Are you being served? Ensuring service reliability in trying times

0

By Stuart Templeton, Head of UK at Slack 

The world's workforce is more reliant on tech than ever before. Gartner notes that 69% of corporate boards are accelerating their digital transformation plans in the wake of the pandemic. This is good news for individuals, teams and entire organisations. 

However, behind every tool there's a hard working team of engineers. Not only have these tech all-stars been navigating the same disruptions to work the rest of us have, they've been doing so whilst scaling their solutions rapidly to unprecedented demand. Whether it's collaboration platforms, video conferencing or e-commerce platforms, developers have been in high demand. 

With that demand, though, comes added pressure. With greater use, the cost of downtime rises, and any issue can cause customers to second guess their investments. 

What can those valuable tech teams learn from the last year to boost service reliability, under increased demand?  

Understanding the impact of downtime 

Every second a service is down, the bill goes up. Estimates suggest that for the average business, downtime costs a huge £4,400 per minute—a sum no organisation can afford to burn through regularly. For larger companies, the hit is even more eye watering—just look at Facebook, which lost an estimated £75 million due to a 14 hour outage

Large enterprises also face reputational challenges from downtime. Google services were down for 45 minutes in December 2020, and the news was covered in the pages of hundreds of publications worldwide. 

The stakes are high. Yet downtime is a fact of life when working with technology. And, with workers spread across different locations, including their own homes, mastering incident responses can be challenging. 

But it doesn't need to be. With the right tools, processes and mindsets, the challenges downtime creates can be minimised.  

Think agile and nimble 

With every minute critical (and costly), agility is essential for dealing with service issues. Teams need to identify issues rapidly, collaborate seamlessly and share findings in case an issue recurs. This agility at the back-end also works to help organisations stay close to customers and pivot quickly to serve them—a key driver of the success of any business moving forward.  

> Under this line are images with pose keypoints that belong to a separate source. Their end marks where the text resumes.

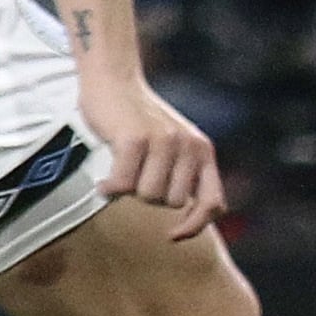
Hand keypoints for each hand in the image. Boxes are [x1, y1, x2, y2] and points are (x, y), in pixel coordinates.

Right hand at [81, 70, 224, 240]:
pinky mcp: (135, 138)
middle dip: (148, 195)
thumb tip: (191, 220)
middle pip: (170, 203)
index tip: (172, 235)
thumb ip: (185, 175)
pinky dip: (109, 188)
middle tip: (134, 172)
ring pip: (148, 196)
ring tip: (121, 168)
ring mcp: (163, 141)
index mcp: (202, 151)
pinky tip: (102, 180)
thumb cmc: (139, 121)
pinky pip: (123, 185)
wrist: (114, 80)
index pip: (213, 204)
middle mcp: (188, 146)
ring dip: (128, 190)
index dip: (195, 225)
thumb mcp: (175, 146)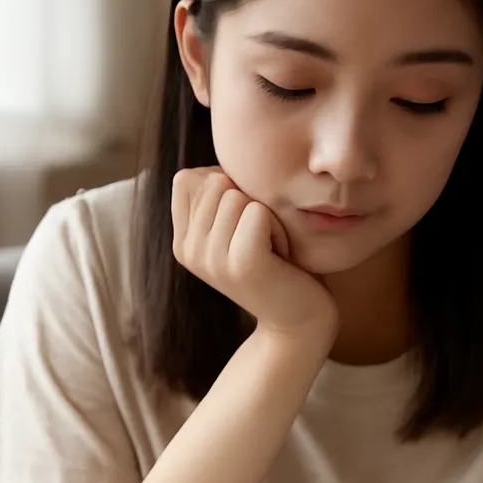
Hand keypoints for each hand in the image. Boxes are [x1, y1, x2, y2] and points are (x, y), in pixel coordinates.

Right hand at [171, 166, 338, 340]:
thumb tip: (218, 163)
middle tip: (261, 239)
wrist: (299, 320)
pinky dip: (279, 227)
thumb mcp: (237, 226)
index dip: (226, 186)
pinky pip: (258, 211)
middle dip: (250, 200)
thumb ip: (218, 197)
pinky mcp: (240, 264)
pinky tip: (280, 256)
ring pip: (237, 193)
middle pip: (215, 180)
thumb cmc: (277, 263)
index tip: (244, 224)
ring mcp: (211, 260)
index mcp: (182, 240)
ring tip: (271, 248)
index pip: (187, 177)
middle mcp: (188, 251)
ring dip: (267, 215)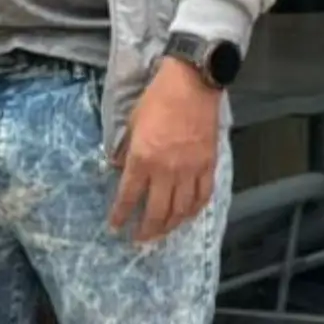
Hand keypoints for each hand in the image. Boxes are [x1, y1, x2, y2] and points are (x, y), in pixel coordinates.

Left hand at [108, 56, 222, 243]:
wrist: (192, 84)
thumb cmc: (157, 99)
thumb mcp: (132, 122)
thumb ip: (125, 150)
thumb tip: (118, 169)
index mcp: (143, 158)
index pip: (129, 195)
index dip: (121, 214)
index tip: (115, 227)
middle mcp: (166, 170)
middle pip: (156, 211)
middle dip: (146, 230)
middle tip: (139, 239)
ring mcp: (190, 170)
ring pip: (180, 210)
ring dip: (169, 226)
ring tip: (161, 233)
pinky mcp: (208, 166)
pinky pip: (201, 197)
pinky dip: (193, 211)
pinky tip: (186, 216)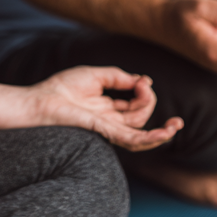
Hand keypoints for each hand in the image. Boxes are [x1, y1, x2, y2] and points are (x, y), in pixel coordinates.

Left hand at [30, 66, 181, 151]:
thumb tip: (143, 80)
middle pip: (140, 115)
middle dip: (148, 100)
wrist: (40, 101)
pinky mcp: (105, 132)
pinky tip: (166, 135)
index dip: (143, 90)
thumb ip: (119, 77)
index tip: (142, 79)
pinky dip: (150, 139)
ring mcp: (108, 128)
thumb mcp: (95, 75)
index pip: (135, 103)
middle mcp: (110, 120)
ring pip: (141, 135)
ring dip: (162, 131)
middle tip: (143, 84)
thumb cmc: (61, 88)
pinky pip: (131, 140)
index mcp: (107, 107)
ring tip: (176, 123)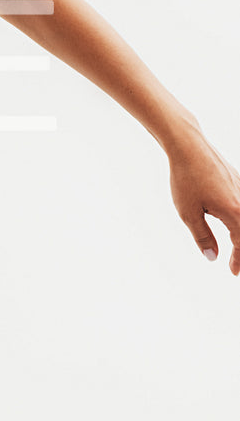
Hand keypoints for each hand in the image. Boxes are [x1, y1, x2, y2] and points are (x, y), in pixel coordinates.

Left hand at [166, 131, 239, 273]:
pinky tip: (234, 226)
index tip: (234, 272)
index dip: (239, 260)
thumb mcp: (188, 213)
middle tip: (237, 265)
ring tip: (236, 249)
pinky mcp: (239, 182)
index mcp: (235, 212)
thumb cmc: (186, 179)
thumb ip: (202, 236)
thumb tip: (212, 256)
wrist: (190, 148)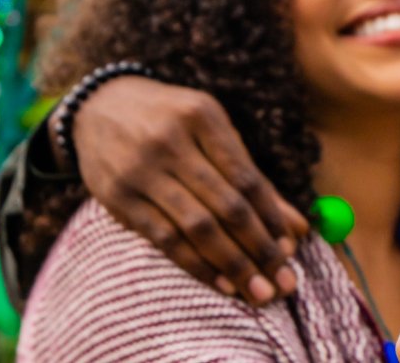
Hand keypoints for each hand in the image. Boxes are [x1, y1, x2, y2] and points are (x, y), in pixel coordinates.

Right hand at [63, 75, 309, 302]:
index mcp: (202, 117)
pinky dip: (197, 265)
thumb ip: (251, 176)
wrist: (99, 106)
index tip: (292, 249)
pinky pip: (164, 239)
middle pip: (226, 205)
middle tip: (284, 282)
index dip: (272, 217)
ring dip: (232, 264)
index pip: (246, 177)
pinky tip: (221, 283)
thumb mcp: (211, 130)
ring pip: (196, 227)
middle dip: (259, 249)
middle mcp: (171, 142)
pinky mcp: (118, 198)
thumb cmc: (171, 120)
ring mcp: (141, 171)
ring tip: (258, 292)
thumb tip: (300, 226)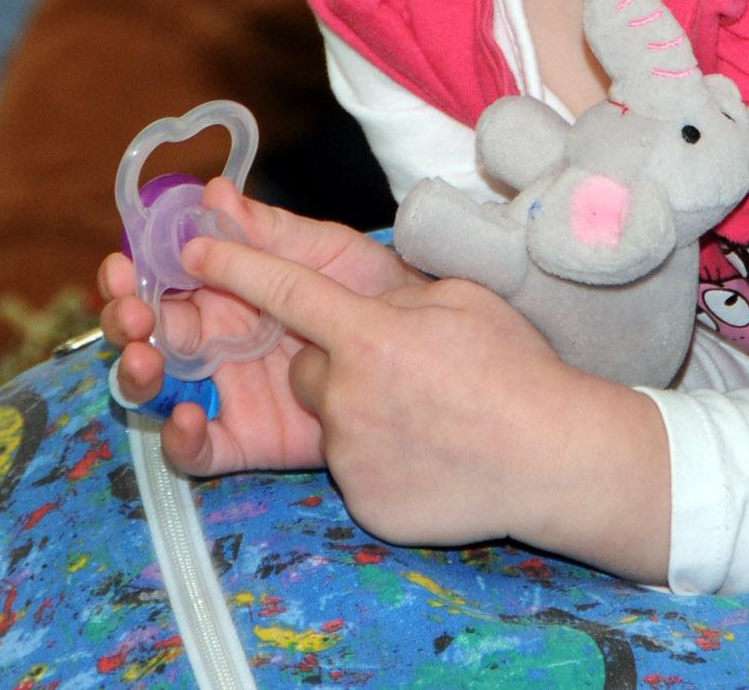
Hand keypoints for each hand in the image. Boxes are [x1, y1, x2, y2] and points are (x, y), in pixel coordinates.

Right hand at [100, 182, 421, 471]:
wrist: (423, 348)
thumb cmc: (374, 289)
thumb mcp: (324, 252)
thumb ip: (269, 230)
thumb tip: (213, 191)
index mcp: (225, 286)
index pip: (160, 277)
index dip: (132, 271)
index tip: (120, 265)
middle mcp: (215, 336)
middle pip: (148, 330)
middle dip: (125, 320)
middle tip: (131, 314)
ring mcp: (227, 387)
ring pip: (159, 385)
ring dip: (137, 372)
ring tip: (144, 358)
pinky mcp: (247, 436)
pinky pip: (199, 447)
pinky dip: (180, 437)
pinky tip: (185, 418)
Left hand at [190, 235, 672, 580]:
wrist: (554, 457)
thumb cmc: (514, 369)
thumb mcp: (458, 301)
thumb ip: (392, 296)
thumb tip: (356, 307)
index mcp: (370, 334)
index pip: (284, 288)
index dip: (236, 262)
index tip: (194, 246)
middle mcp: (347, 395)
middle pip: (306, 368)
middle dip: (337, 364)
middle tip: (400, 370)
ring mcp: (352, 454)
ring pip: (328, 419)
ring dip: (360, 412)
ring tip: (427, 415)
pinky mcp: (363, 503)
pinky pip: (351, 467)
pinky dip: (381, 457)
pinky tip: (431, 452)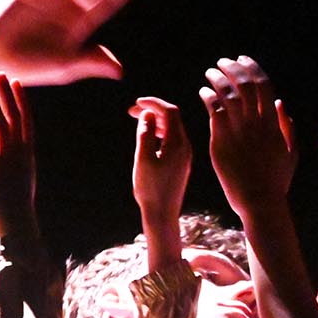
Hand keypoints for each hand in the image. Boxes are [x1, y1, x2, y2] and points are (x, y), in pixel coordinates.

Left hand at [0, 74, 38, 246]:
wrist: (18, 224)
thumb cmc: (20, 207)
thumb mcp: (24, 181)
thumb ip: (22, 165)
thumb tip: (23, 158)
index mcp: (28, 155)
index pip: (27, 121)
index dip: (21, 100)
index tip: (17, 84)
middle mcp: (20, 153)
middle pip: (14, 117)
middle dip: (8, 95)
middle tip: (3, 75)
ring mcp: (6, 159)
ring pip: (0, 125)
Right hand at [128, 96, 190, 222]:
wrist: (163, 214)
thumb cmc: (150, 189)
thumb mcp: (143, 159)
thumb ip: (145, 133)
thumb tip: (147, 115)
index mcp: (178, 144)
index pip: (170, 111)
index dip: (153, 103)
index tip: (136, 103)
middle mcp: (185, 147)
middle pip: (172, 117)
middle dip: (153, 110)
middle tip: (132, 111)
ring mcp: (184, 155)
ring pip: (172, 128)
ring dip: (156, 120)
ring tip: (137, 121)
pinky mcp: (181, 163)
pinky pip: (172, 139)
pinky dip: (160, 132)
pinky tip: (148, 135)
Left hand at [201, 56, 295, 217]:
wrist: (259, 201)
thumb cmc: (275, 181)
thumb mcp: (290, 152)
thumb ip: (287, 127)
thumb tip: (281, 103)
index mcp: (273, 123)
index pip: (264, 85)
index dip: (252, 68)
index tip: (243, 59)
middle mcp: (256, 123)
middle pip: (244, 84)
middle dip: (233, 68)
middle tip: (223, 62)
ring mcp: (238, 132)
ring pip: (227, 94)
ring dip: (217, 78)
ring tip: (210, 73)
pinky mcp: (221, 142)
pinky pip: (213, 110)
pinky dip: (208, 96)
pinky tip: (203, 92)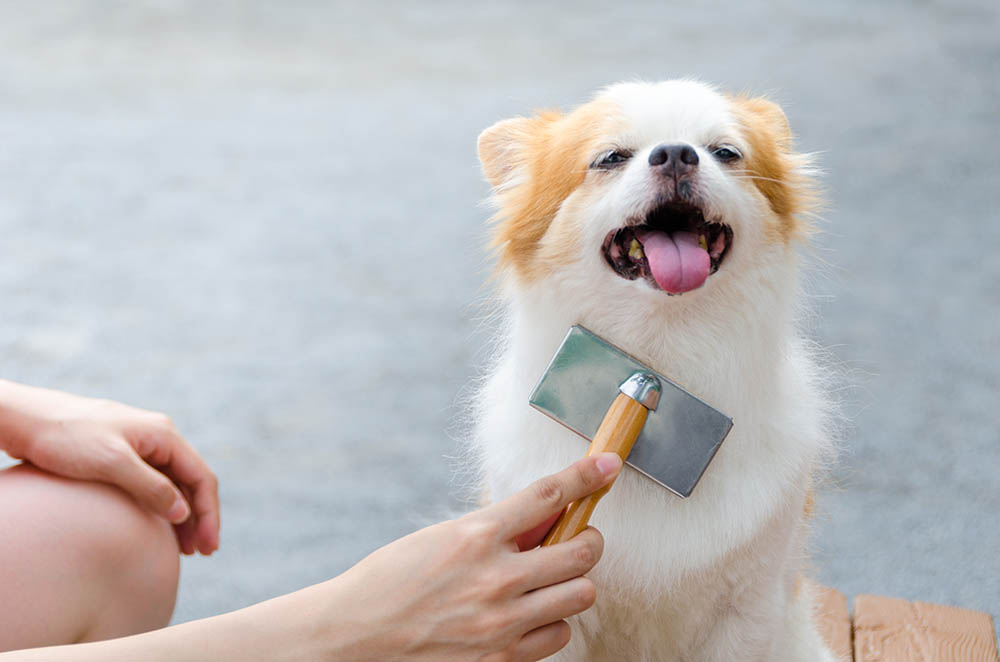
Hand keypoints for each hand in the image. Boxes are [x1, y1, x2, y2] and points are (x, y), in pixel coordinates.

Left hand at [0, 380, 218, 554]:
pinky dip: (162, 507)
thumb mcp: (110, 463)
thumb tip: (183, 513)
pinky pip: (154, 484)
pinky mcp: (122, 456)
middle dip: (200, 518)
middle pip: (191, 482)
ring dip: (183, 515)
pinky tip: (158, 528)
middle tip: (201, 552)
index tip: (208, 546)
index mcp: (164, 435)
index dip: (209, 514)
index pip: (201, 478)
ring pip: (173, 485)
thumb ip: (150, 487)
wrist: (25, 420)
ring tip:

That doesn't mean that every company, however, needs to be a super streamlined start-up. Even the largest and most established enterprises can become much more agile than they thought. The key is optimising for faster decision-making, empowering teams with the ability to respond rapidly, without waiting for unnecessary sign-offs, and keeping the whole company aligned on mission strategy. 

What does that mean when it comes to service issues in particular? Giving tech teams what they need to build incident-ready workflows. 

Workflows that can handle strain 

You've seen it in movies. A red light is flashing, the alarm is going off, something's seriously wrong and people are looking stressed (and a little sweaty). 

It's not quite as dramatic, but when services go down, the pressure dials-up. In these fast moving situations, even those with the best intentions can be liable to make mistakes. Throw in communication barriers that can happen when people are working remotely—particularly if they are relying on email—and things get even tougher. 

Moving quickly, though, only works if communication is effective. For tech teams in the hot seat, having a collaboration platform that can connect all their conversations, real-time integrations with key software, and relevant docs is essential. This enables them to bring all the critical context they need into one space where they can problem solve and take action as an aligned team. It also cuts time lost switching between apps and searching for information. And, when it comes to writing up a report or handing the issue over to another global office, everything is logged transparently in one space. 

Non-human teammates also have a role to play in managing tech challenges. Take Starling Bank for example, which took an inventive approach to diagnosing and dealing with issues. Starbot, a custom built Slack bot created in-house is used to assign less-senior developers temporary privileges to deploy releases when needed. This frees up hours of time for senior developers, while also keeping track of all the escalations so that they can stay on top of audit requirements. 

Ensuring reliability in the year ahead 

Every department has experienced an acceleration in the transformation of work over the past year. However, ironically it's the tech-teams—those who already best understand the importance of digital tools—that have faced some of the greatest pressures. 

Empowering those teams with technology that enables them to move rapidly, bring all the information they need into one place, and take action, is crucial for every business moving forward. By doing so, costly downtime can be cut, and customers can be served more effectively.